Now none of this increased disk churning requires a new file-system, and APFS is
not faster on an SSD than HFS+ is. (When I rag on APFS for being a disk-grinder, I'm really critiquing OS versions that require it, or Catalina+.) High Sierra and Mojave do not have any speed benefits running in APFS over HFS+, and my copious anecdotal experience suggests that its slower (if only for the additional overhead of the OS now managing a user data partition rather than a user folder).
I remember when this GUI OS booted off an 800k floppy diskette, and was reasonably snappy.
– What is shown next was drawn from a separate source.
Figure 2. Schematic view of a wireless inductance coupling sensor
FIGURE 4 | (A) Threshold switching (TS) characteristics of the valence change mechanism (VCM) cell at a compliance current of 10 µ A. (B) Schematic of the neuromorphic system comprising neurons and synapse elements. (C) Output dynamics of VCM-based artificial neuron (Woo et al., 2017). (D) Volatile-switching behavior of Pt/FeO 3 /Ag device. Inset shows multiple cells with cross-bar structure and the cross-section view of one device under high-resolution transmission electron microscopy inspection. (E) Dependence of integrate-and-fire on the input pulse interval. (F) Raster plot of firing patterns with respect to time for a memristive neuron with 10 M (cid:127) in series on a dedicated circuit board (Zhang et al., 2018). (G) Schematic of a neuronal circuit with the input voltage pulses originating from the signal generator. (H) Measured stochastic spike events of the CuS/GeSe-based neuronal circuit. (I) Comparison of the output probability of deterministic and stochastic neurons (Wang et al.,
Based on my experiences with High Sierra, I would not dream of trying to run Mojave on a regular basis from a spinner,
I do it all the time: 1) Clone Mojave into an HFS+ partition at the "front" of the drive (usually a two-step cloning process), and 2) disable MRT, Spotlight Indexing, software update, and a few other pieces of telemetry in Terminal. 3) Once you've tailored your "master", you can keep cloning it to other machines with CCC5 and GetBackupPro3 -- which is precisely what I do when I pick up a 2015 i5 iMac with a 1TB spinner at the recycler; they literally run four times faster with Mojave/HFS+ than Catalina (or higher), and Mojave/HFS+ is not worse than High Sierra (which I put on 2009 to 2011 pre-"metal" machines).
3) Harvesting gets blocked sufficiently well with the robust use of Little Snitch and also the adding of unwanted stuff to the /etc/hosts file.
RadioSilence is better than Little Snitch, but neither of them thwart Apple's OS-built-in snooping, and weren't designed for that purpose. Even if all the garbage in Catalina+ could be ripped out/turned off, you're still dealing with all of its other baggage, e.g., murder of 32bit, etc.
We have to come to terms with the fact that the MacOS and Windows platforms are both now fully
enshattified, and that our remaining choice is to use the best older versions (Mojave & High Sierra), Win10) while we wait for Linux to pick up the slack.